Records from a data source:
Segment Open
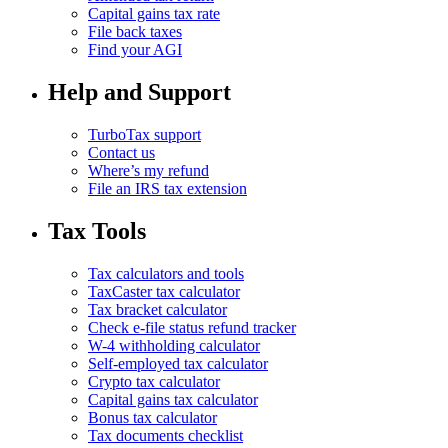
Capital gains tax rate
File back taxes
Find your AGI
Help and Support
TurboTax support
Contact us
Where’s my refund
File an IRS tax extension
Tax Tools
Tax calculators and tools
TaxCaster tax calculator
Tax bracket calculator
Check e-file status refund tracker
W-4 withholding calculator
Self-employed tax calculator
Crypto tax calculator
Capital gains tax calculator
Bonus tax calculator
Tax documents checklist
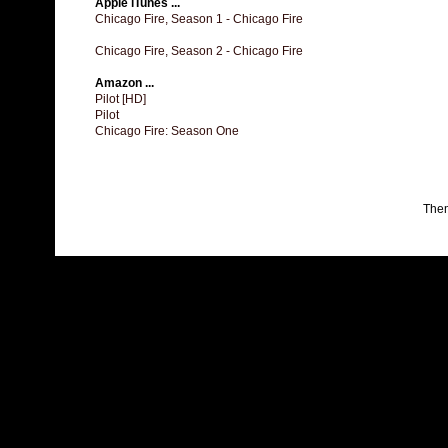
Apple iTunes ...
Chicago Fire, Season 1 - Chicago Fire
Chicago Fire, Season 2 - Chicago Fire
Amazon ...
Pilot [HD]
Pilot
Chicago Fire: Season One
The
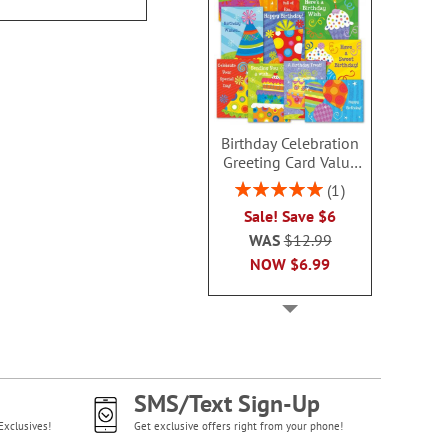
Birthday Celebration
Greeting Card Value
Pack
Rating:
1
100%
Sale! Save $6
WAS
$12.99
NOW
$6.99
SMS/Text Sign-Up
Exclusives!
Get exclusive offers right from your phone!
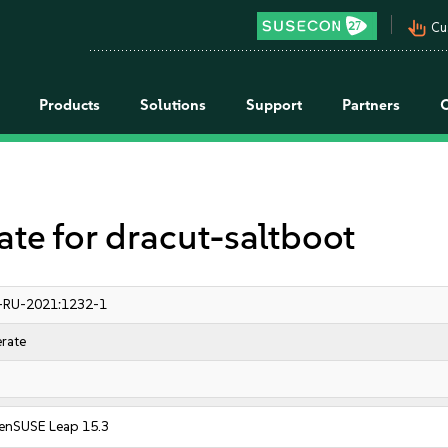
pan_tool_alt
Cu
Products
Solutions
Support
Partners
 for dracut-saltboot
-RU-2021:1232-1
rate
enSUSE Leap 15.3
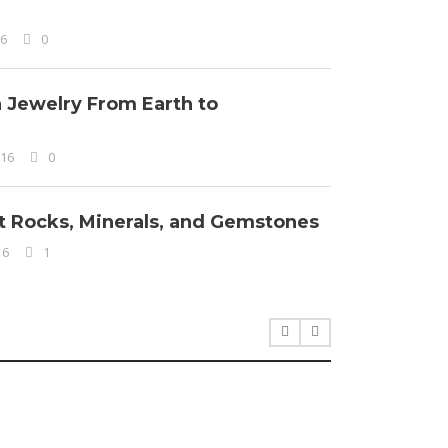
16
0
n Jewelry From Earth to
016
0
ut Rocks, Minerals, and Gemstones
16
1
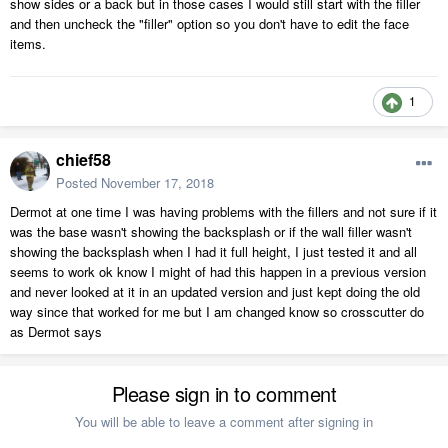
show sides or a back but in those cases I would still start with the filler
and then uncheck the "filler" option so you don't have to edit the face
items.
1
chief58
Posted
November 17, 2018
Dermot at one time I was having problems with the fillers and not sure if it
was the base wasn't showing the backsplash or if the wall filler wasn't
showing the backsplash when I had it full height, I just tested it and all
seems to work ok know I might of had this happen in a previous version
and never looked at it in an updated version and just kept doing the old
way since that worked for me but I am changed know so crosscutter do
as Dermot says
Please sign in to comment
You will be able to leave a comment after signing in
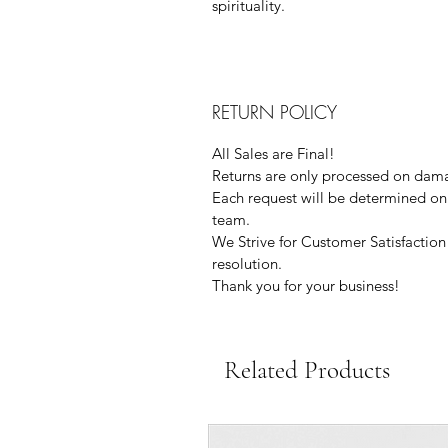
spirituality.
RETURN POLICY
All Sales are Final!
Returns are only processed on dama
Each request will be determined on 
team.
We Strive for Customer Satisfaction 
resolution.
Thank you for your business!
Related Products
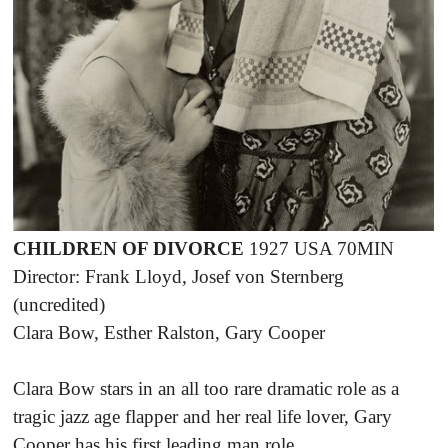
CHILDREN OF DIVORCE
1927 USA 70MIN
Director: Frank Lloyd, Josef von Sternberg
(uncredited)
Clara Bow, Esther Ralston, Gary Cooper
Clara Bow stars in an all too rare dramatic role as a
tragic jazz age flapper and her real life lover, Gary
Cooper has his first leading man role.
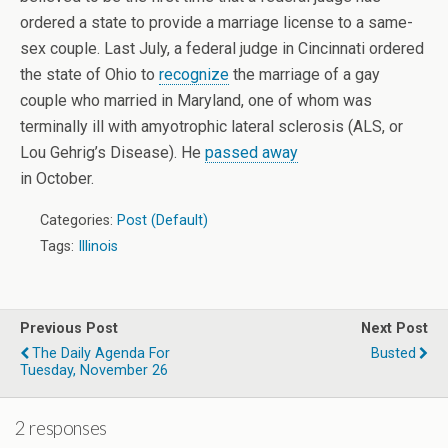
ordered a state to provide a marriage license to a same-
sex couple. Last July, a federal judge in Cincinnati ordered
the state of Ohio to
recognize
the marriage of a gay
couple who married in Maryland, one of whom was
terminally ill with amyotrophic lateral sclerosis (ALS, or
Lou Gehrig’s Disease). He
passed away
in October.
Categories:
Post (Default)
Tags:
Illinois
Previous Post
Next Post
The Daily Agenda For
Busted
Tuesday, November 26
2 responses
Segment Closed
All of the data above needs to be retyped exactly, with the pictures removed.

**FINISHED EXERCISE**
Capital gains tax rate
File back taxes
Find your AGI
Help and Support
TurboTax support
Contact us
Where’s my refund
File an IRS tax extension
Tax Tools
Tax calculators and tools
TaxCaster tax calculator
Tax bracket calculator
Check e-file status refund tracker
W-4 withholding calculator
Self-employed tax calculator
Crypto tax calculator
Capital gains tax calculator
Bonus tax calculator
Tax documents checklist
Apple iTunes ...
Chicago Fire, Season 1 - Chicago Fire
Chicago Fire, Season 2 - Chicago Fire
Amazon ...
Pilot [HD]
Pilot
Chicago Fire: Season One
The
Birthday Celebration
Greeting Card Value
Pack
Rating:
1
100%
Sale! Save $6
WAS
$12.99
NOW
$6.99
SMS/Text Sign-Up
Exclusives!
Get exclusive offers right from your phone!
pan_tool_alt
Cu
Products
Solutions
Support
Partners
 for dracut-saltboot
-RU-2021:1232-1
rate
enSUSE Leap 15.3
16
0
n Jewelry From Earth to
016
0
ut Rocks, Minerals, and Gemstones
16
1
show sides or a back but in those cases I would still start with the filler
and then uncheck the "filler" option so you don't have to edit the face
items.
1
chief58
Posted
November 17, 2018
Dermot at one time I was having problems with the fillers and not sure if it
was the base wasn't showing the backsplash or if the wall filler wasn't
showing the backsplash when I had it full height, I just tested it and all
seems to work ok know I might of had this happen in a previous version
and never looked at it in an updated version and just kept doing the old
way since that worked for me but I am changed know so crosscutter do
as Dermot says
Please sign in to comment
You will be able to leave a comment after signing in
spirituality.
RETURN POLICY
All Sales are Final!
Returns are only processed on dama
Each request will be determined on 
team.
We Strive for Customer Satisfaction 
resolution.
Thank you for your business!
Related Products
CHILDREN OF DIVORCE
1927 USA 70MIN
Director: Frank Lloyd, Josef von Sternberg
(uncredited)
Clara Bow, Esther Ralston, Gary Cooper
Clara Bow stars in an all too rare dramatic role as a
tragic jazz age flapper and her real life lover, Gary
Cooper has his first leading man role.
ordered a state to provide a marriage license to a same-
sex couple. Last July, a federal judge in Cincinnati ordered
the state of Ohio to
recognize
the marriage of a gay
couple who married in Maryland, one of whom was
terminally ill with amyotrophic lateral sclerosis (ALS, or
Lou Gehrig’s Disease). He
passed away
in October.
Categories:
Post (Default)
Tags:
Illinois
Previous Post
Next Post
The Daily Agenda For
Busted
Tuesday, November 26
2 responses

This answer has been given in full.